Unlike in the past, there has been a change on the retailing of inputs with government involving private companies and fixing the coupon value.
One of the beneficiaries, John Tembo told Capital FM that the involvement of private companies in retailing inputs has eased their struggles in accessing farm inputs.
“Unlike in the past where we had to spend weeks to access inputs the current arrangement has enabled us to access inputs within a day as such we do not experience work disruptions into our farms as has been the case previously,” Tembo said.

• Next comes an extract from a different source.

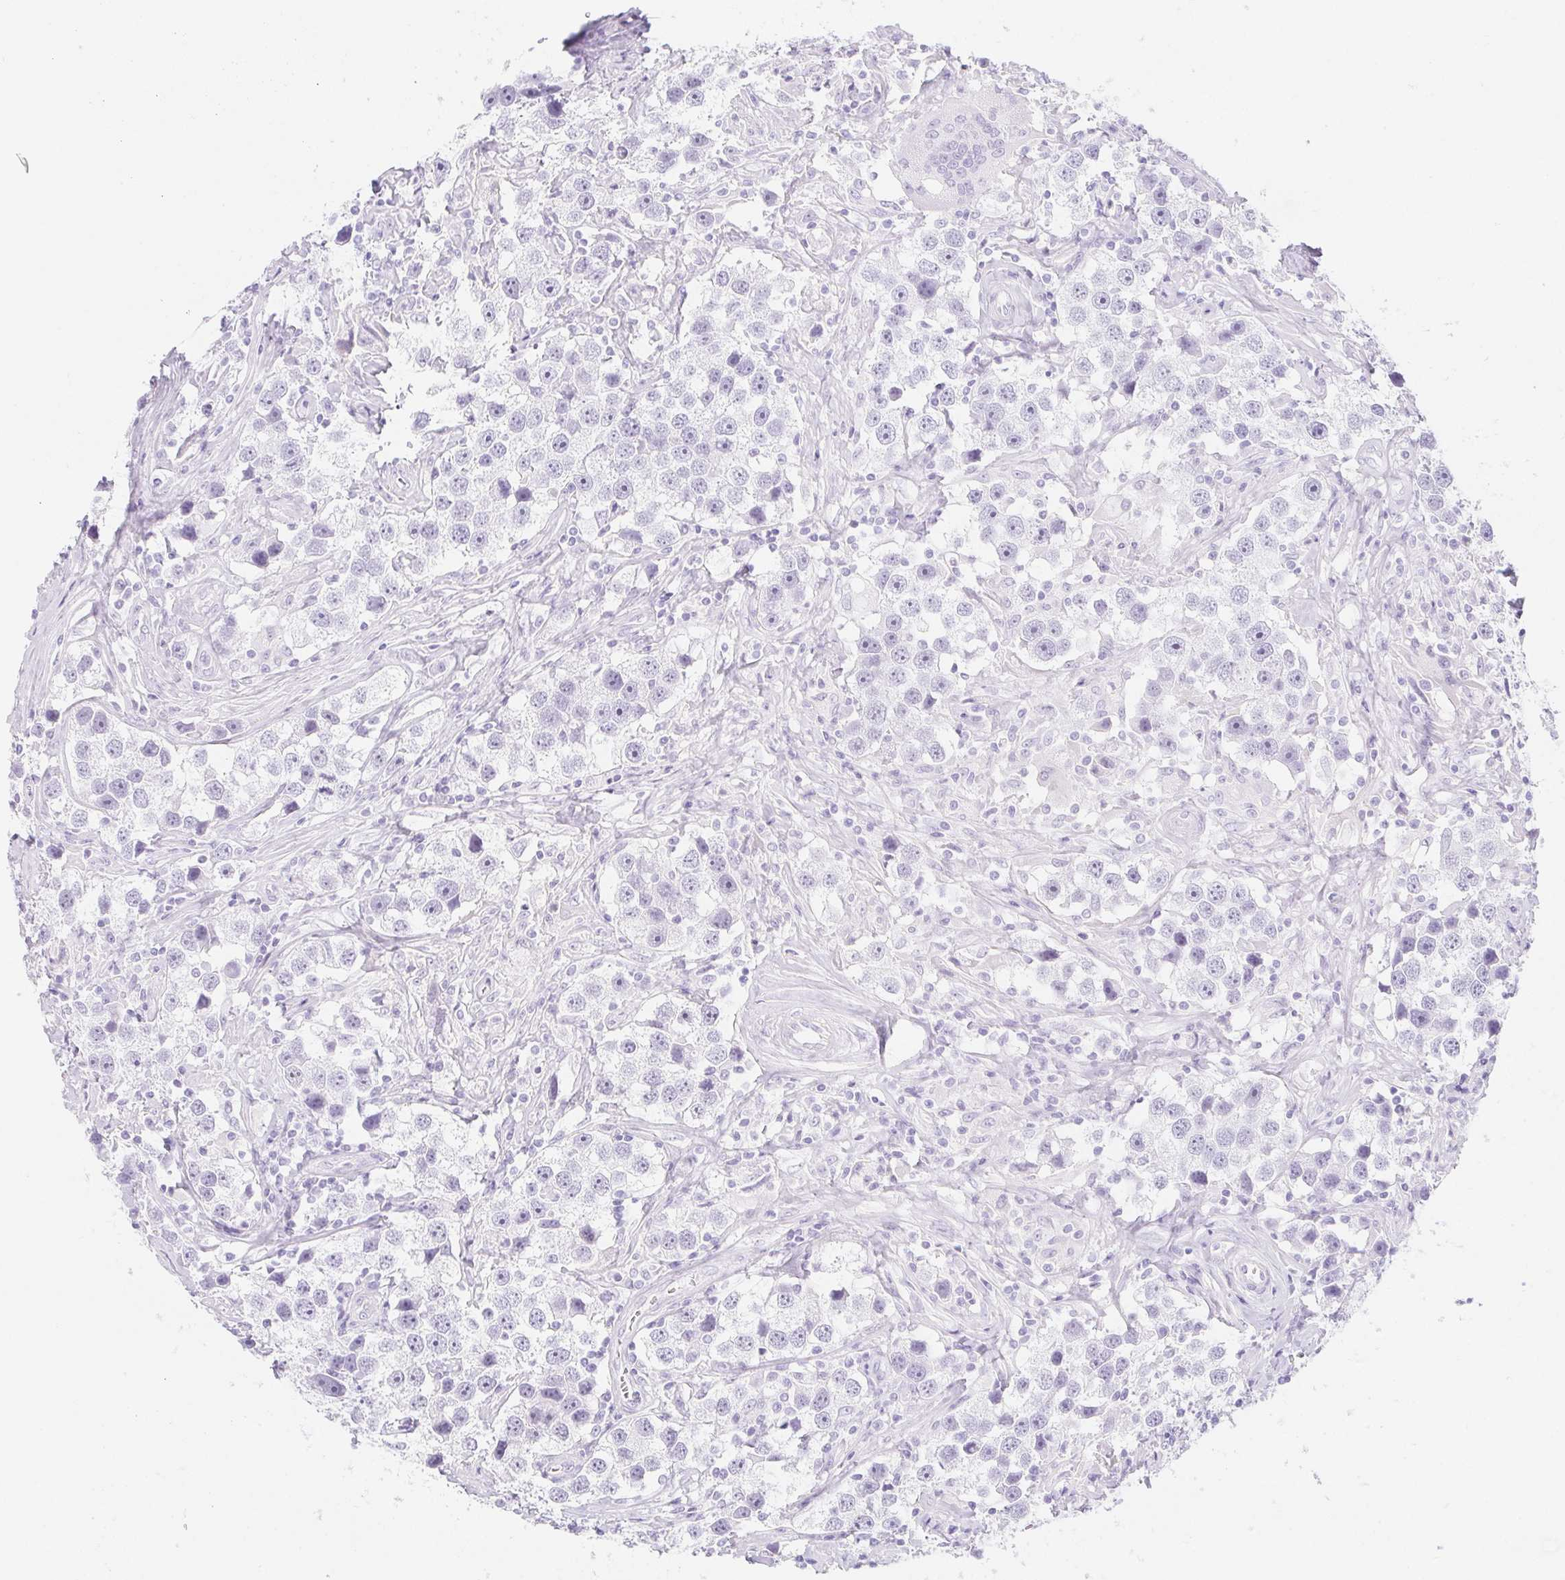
{"staining": {"intensity": "negative", "quantity": "none", "location": "none"}, "tissue": "testis cancer", "cell_type": "Tumor cells", "image_type": "cancer", "snomed": [{"axis": "morphology", "description": "Seminoma, NOS"}, {"axis": "topography", "description": "Testis"}], "caption": "Tumor cells show no significant expression in testis cancer.", "gene": "CYP21A2", "patient": {"sex": "male", "age": 49}}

He added, “We did not experience long queues and for that I would like to commend government for introducing this change as the previous one was a burden and despite that inputs were cheap then but at the end they were expensive if we factor in the time we were spending to buy the inputs.”
But while conquering with Tembo on the easiness they have had in accessing inputs, another beneficiary Masozi Kamanga faulted government for fixing the coupon value saying it has hindered some beneficiaries from accessing the inputs.
She said the fixing of the coupon value has raised the amount a farmer needs to contribute due to price increase of inputs and that has made some beneficiaries struggle.
“I know of some beneficiaries who are yet to buy the inputs simply because they do not have money since the contribution is on a higher side,” Kamanga added.
Currently NPK fertilizer is selling at MK22 800 and Urea is at MK21 00 in some agro-dealers and going by the fixed value of coupon of MK15 000 it means farmers are required to contribute around MK13 800 to access two bags of fertilizer.
But Deputy FISP Coordinator in the Ministry of Agriculture, Irrigation and Water Development said farmers should be grateful to government as the MK13 800 beneficiaries are required to contribute is not that exorbitant compared if they were to buy fertilizer without government subsidizing for them.
According to Osborne Tsoka if the farmer is paying for something government has already paid for then it is not exorbitant.
“The farmer should be appreciative that actually they have been given a boost by the Malawi government looking at the real cost of inputs against a farmer who has not received any.”
Government decided to fix the coupon value to avoid the previous scenario where government has been spending more than what has been budgeted.
Commenting on the implementation progress of this years’ FISP, Tsoka said so far they are not yet satisfied as some areas are yet to be supplied with inputs.
“Currently nationally, only 72% of NPK fertilizer has been redeemed by beneficiaries and 69% for Urea, with the Southern region ranking high while the Northern region is ranked the lowest. As of now we are not impressed as at now we were supposed to be around 88% for NPK or so and Urea around 75%,” Tsoka said.
“When we opened up, some suppliers were not on the ground and we had to change the system such that currently there is an increase in the uptake of fertilizer. However, since we are not yet impressed we have called for a meeting with suppliers to discuss areas they need to polish up.”
“Notable areas where fertilizer has not yet been distributed are remote areas and hard to reach areas because of the rains we are experiencing in the country.
The weather has slowed down the process, but officials are hopeful that after meeting with the suppliers they will begin distribution in those areas.